The company reported earnings after discontinued operations of $39 million or $0.89 per share on sales of $719 million in the fourth quarter of 2010 and earnings after discontinued operations of $166 million or $3.84 per share, on sales of $2,886 million for 2010.
In the quarter the company’s lumber operations generated operating earnings of $20 million (third quarter, $22 million) and EBITDA (operating earnings, plus amortization and asset impairments) of $39 million ( third quarter, $49 million).
The company’s lumber operations benefited in 2010 from improved prices supported by continuing constrained supply and increased Chinese demand for (spruce, pine fir) SPF lumber.
The panel segment, which includes plywood, laminated veneer and medium density fiberboard generated operating earnings in the quarter of $2 million (Q3 – $14 million) and EBITDA of $6 million (Q3 – $20 million) as plywood prices came under downward pressure as a result of increasing supplies of U.S. plywood into the Canadian market.
Pulp and paper operations generated operating earnings in the quarter of $30 million (Q3 – $41 million) and EBITDA of $44 million (Q3 – $55 million).
Pulp prices weakened during the quarter with the northern bleached softwood kraft benchmark averaging three per cent lower than in the third quarter.

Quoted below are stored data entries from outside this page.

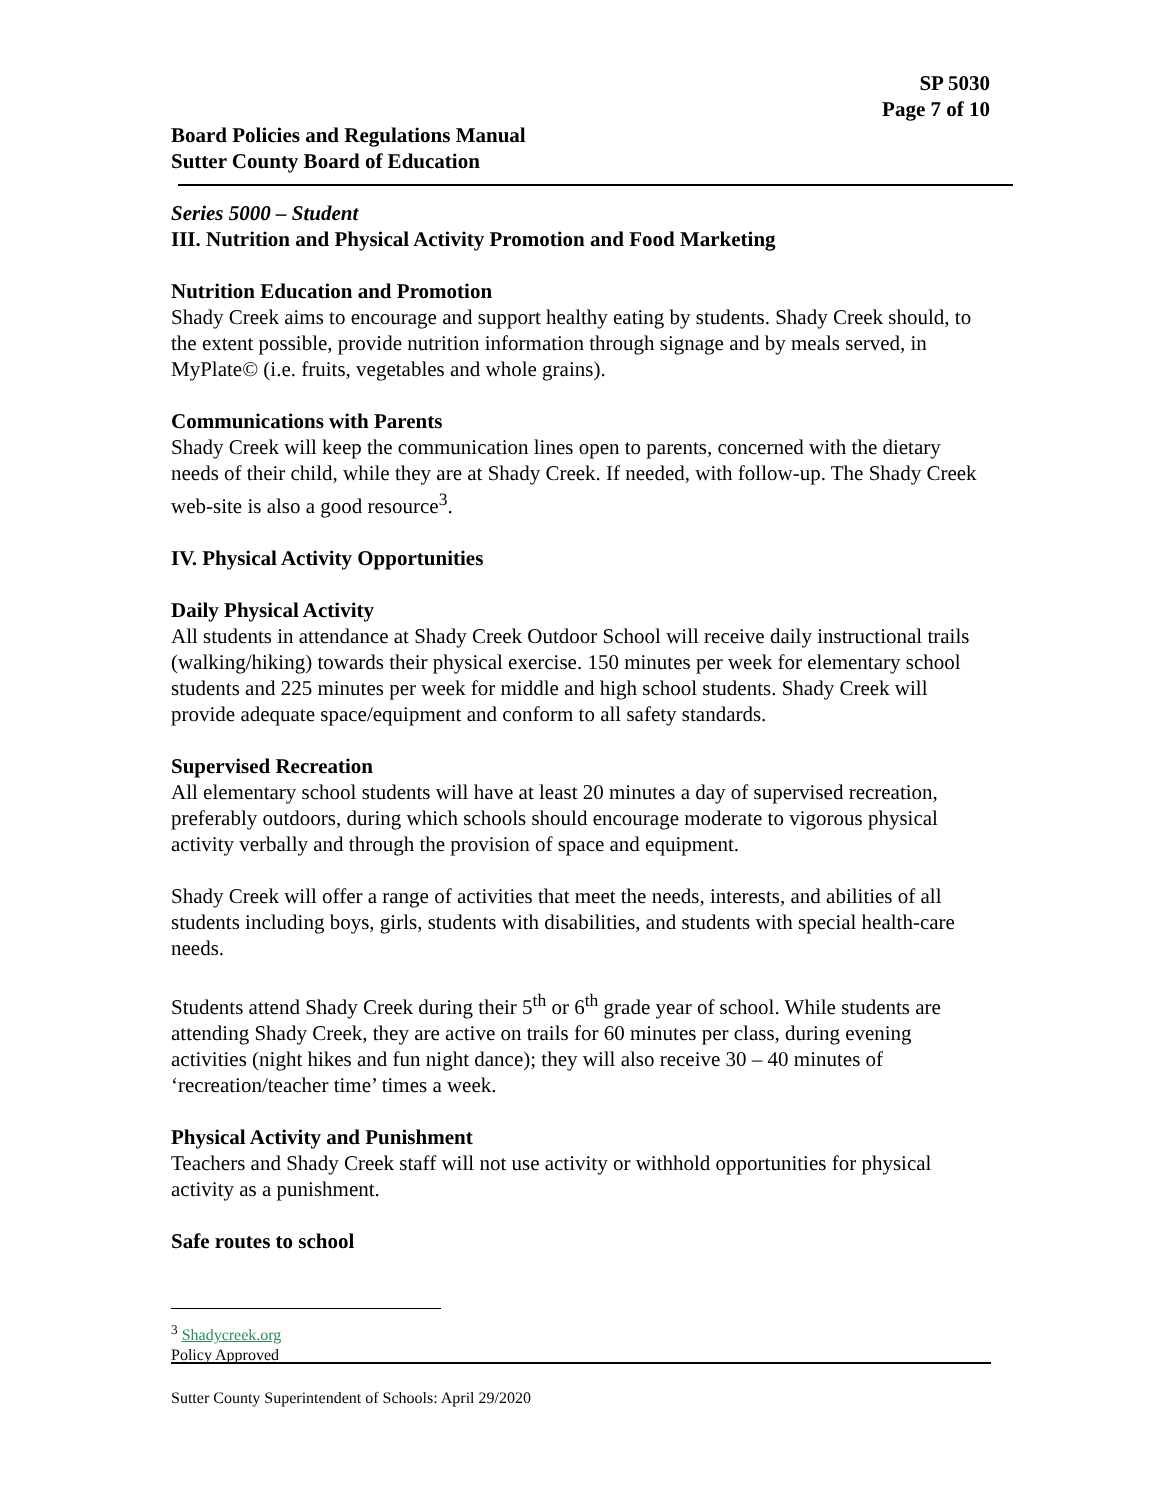SP 5030
Page 7 of 10
Board Policies and Regulations Manual
Sutter County Board of Education
Series 5000 – Student
III. Nutrition and Physical Activity Promotion and Food Marketing
Nutrition Education and Promotion
Shady Creek aims to encourage and support healthy eating by students. Shady Creek should, to the extent possible, provide nutrition information through signage and by meals served, in MyPlate© (i.e. fruits, vegetables and whole grains).
Communications with Parents
Shady Creek will keep the communication lines open to parents, concerned with the dietary needs of their child, while they are at Shady Creek. If needed, with follow-up. The Shady Creek web-site is also a good resource<sup>3</sup>.
IV. Physical Activity Opportunities
Daily Physical Activity
All students in attendance at Shady Creek Outdoor School will receive daily instructional trails (walking/hiking) towards their physical exercise. 150 minutes per week for elementary school students and 225 minutes per week for middle and high school students. Shady Creek will provide adequate space/equipment and conform to all safety standards.
Supervised Recreation
All elementary school students will have at least 20 minutes a day of supervised recreation, preferably outdoors, during which schools should encourage moderate to vigorous physical activity verbally and through the provision of space and equipment.
Shady Creek will offer a range of activities that meet the needs, interests, and abilities of all students including boys, girls, students with disabilities, and students with special health-care needs.
Students attend Shady Creek during their 5<sup>th</sup> or 6<sup>th</sup> grade year of school. While students are attending Shady Creek, they are active on trails for 60 minutes per class, during evening activities (night hikes and fun night dance); they will also receive 30 – 40 minutes of ‘recreation/teacher time’ times a week.
Physical Activity and Punishment
Teachers and Shady Creek staff will not use activity or withhold opportunities for physical activity as a punishment.
Safe routes to school
<sup>3</sup> Shadycreek.org
Policy Approved
Sutter County Superintendent of Schools: April 29/2020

Although 2010 results represented a significant improvement to those achieved in 2009, the absence of a meaningful recovery of the U.S. housing market and continuing threats to global economic recovery leads the company to a cautious outlook for 2011.
West Fraser anticipates SPF lumber and pulp prices are likely to be positively influenced by continuing strong demand from Asia while SYP (southern yellow pine) lumber and panel markets will continue to struggle until a turnaround in U.S. housing occurs.
Although many analysts expect some improvement in U.S. housing there are a number of factors, notably high rates of foreclosures and significant shadow inventories, that could undermine any meaningful recovery.
“Markets are still somewhat uneven, reflecting the fragile nature of the recovery,” Ketcham said.
“However, our mills ran well despite some challenging weather conditions and we are generally pleased with the results.
“Despite some market uncertainties, we are well positioned to benefit from the eventual recovery. Our low-cost, highly-efficient facilities allow us to operate at high rates and generate value for our shareholders throughout the recovery cycle.”